Ein Urgestein des 1. Langendorfer Carnevalsclubs (LCC) ist Karl-Heinz Harnisch, seit 49 Jahren Mitglied im Verein. Und dabei hat er eine steile Karriere hingelegt. „Ich hab’ als Hütchenverkäufer angefangen“, erzählt der heute 64-Jährige. In den ersten Jahren, so erklärt er, sei die ganze Veranstaltung nämlich eher ein „Stehkragen-Karneval“ gewesen. Soll heißen: Die meisten Gäste erschienen steif mit Schlips und Kragen zum kollektiven Frohsinn. Mit den Hütchen, die Harnisch anfangs verkaufte, sollte es ein bisschen lockerer werden. Und es sollte helfen. Nach und nach kamen die Langendorfer viel legerer zum Karneval - von Anfang an mit dem Schlachtruf „Kaki-Helau“ auf den Lippen.

Für Harnisch aber ging es auf der karnevalistischen Karriereleiter schnell nach oben: Saalpolizei, Elferrat, ab 1970 schließlich führte der Langendorfer als Zeremonienmeister durchs Programm, hielt die erste Büttenrede überhaupt. 35 Jahre lang sollte Harnisch durch die Abende der Langendorfer Karnevalisten führen, die später im Forsthaus Muttlau und dann im Gasthaus Lorbeer stattfanden. Erst vor fünf Jahren rückte Harnisch in die zweite Reihe.

Das Werden des Langendorfer Karnevals haben auch Christa und Frank Seitz all die Jahre verfolgt, wenngleich sie nur zur Premiere aktiv mitgewirkt haben. „Wir haben unsere Gene weitergegeben“, sagt die frühere Lehrerin an der Langendorfer Schule und zeigt ein Foto, auf dem der dreijährige Sohn Michael, als Indianer verkleidet, seinen Spaß hat. Dass der Junge später zu den Langendorfer Karnevalisten gefunden hat, überrascht da nicht wirklich. Heute gehört der 43-jährige Elektromonteur neben Jan Harnisch und Ralph Melle zu jenem Trio, das zur Jubiläumssitzung am kommenden Sonnabend im Weißenfelser Kulturhaus durchs Programm führen wird (siehe Beitrag „Angebote.?.?.“).

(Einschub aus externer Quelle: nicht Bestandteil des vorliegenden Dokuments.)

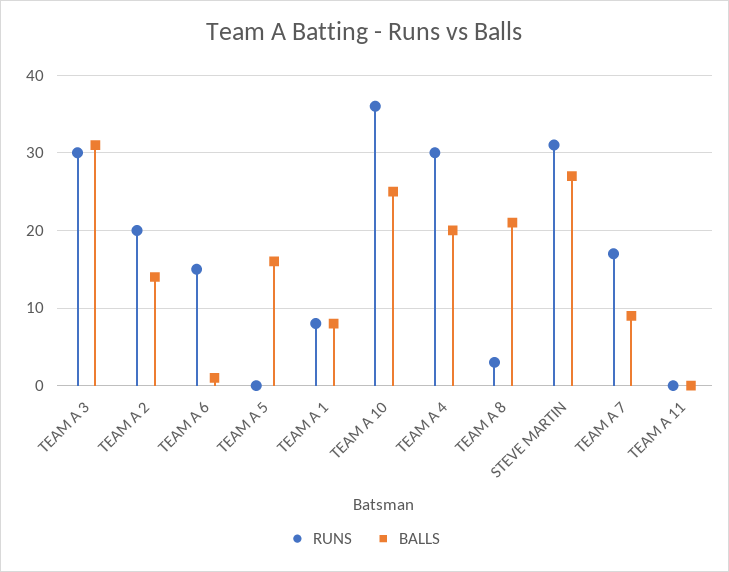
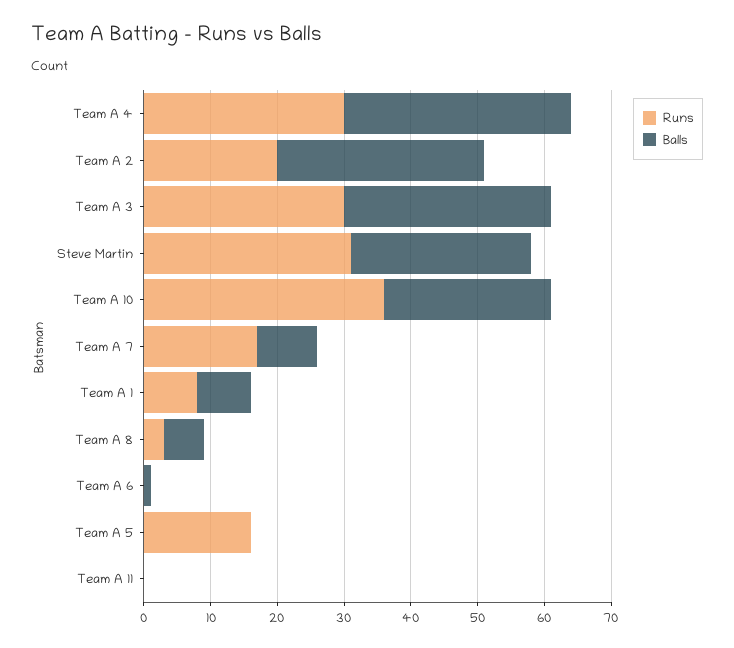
BALLS, TEAM A 2: 14 -> 30
RUNS, TEAM A 6: 15 -> 0
RUNS, TEAM A 5: 0 -> 15
BALLS, TEAM A 5: 16 -> 0
BALLS, TEAM A 4: 20 -> 35
BALLS, TEAM A 8: 21 -> 5

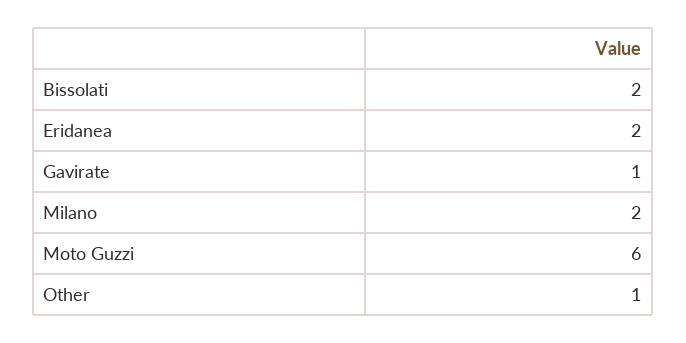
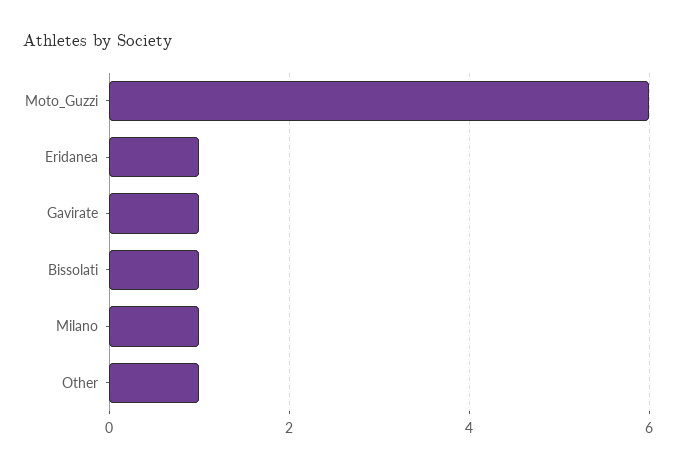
Bissolati: 2 -> 1
Eridanea: 2 -> 1
Milano: 2 -> 1

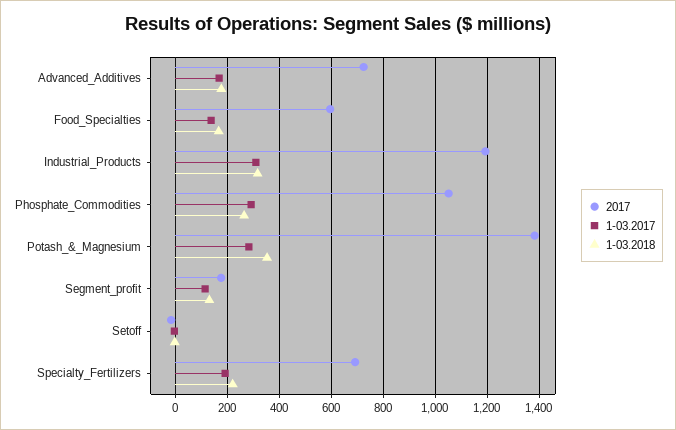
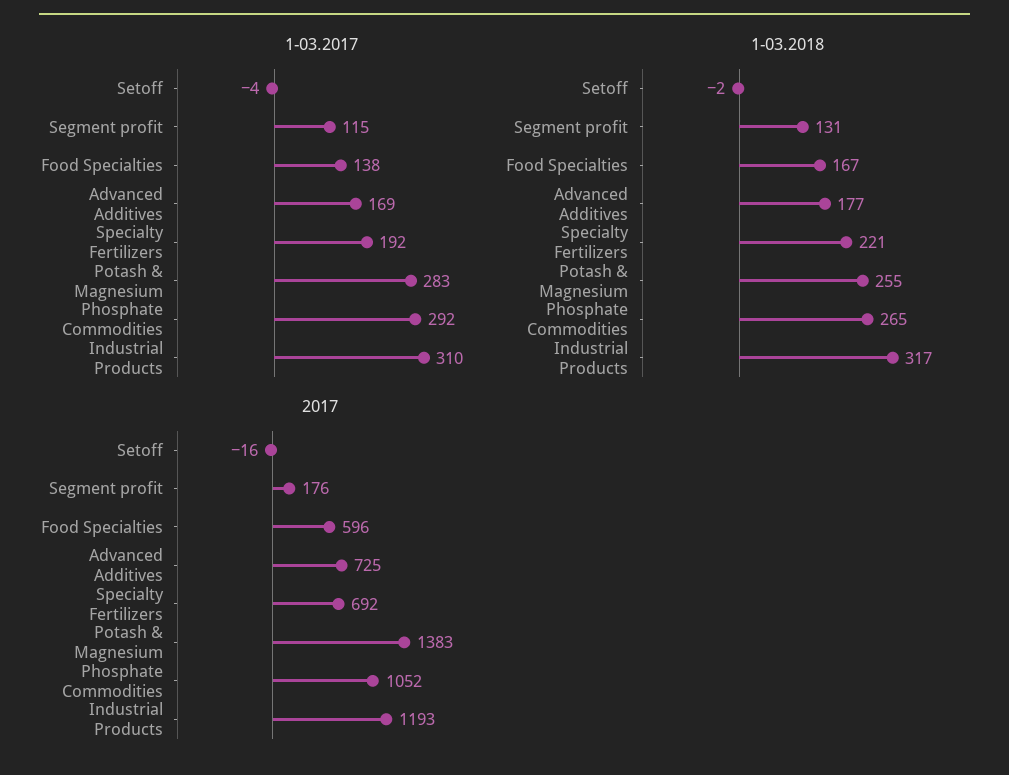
1-03.2018, Potash_&_Magnesium: 350 -> 255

Dort wollen sie auch zeigen, dass der Langendorfer Karneval 50 Jahre nach den bescheidenen Anfängen mehr denn je lebt. Früher war der Karneval der ultimative Höhepunkt des Jahres im Ort gewesen, an zwei Wochenenden ging es in zwei Sälen hoch her, weiß Karl-Heinz Harnisch. Mittlerweile ist das ein bisschen anders. Die Leute sind viel mobiler, das Internet - das Veranstaltungsangebot in der Region ist groß. Und doch ist Michael Seitz nicht wirklich bange um den Frohsinn im Ort.

„Der Karneval muss nicht künstlich beatmet werden“, schätzt er ein. Um den Nachwuchs sei es gar nicht so schlecht bestellt beim Verein um den Vorsitzenden Klaus Meier. Immerhin seien etwa ein Drittel der 75 Mitglieder Kinder und Jugendliche. Und Hütchen muss heute keiner mehr verkaufen, damit die Stimmung kocht im Saal.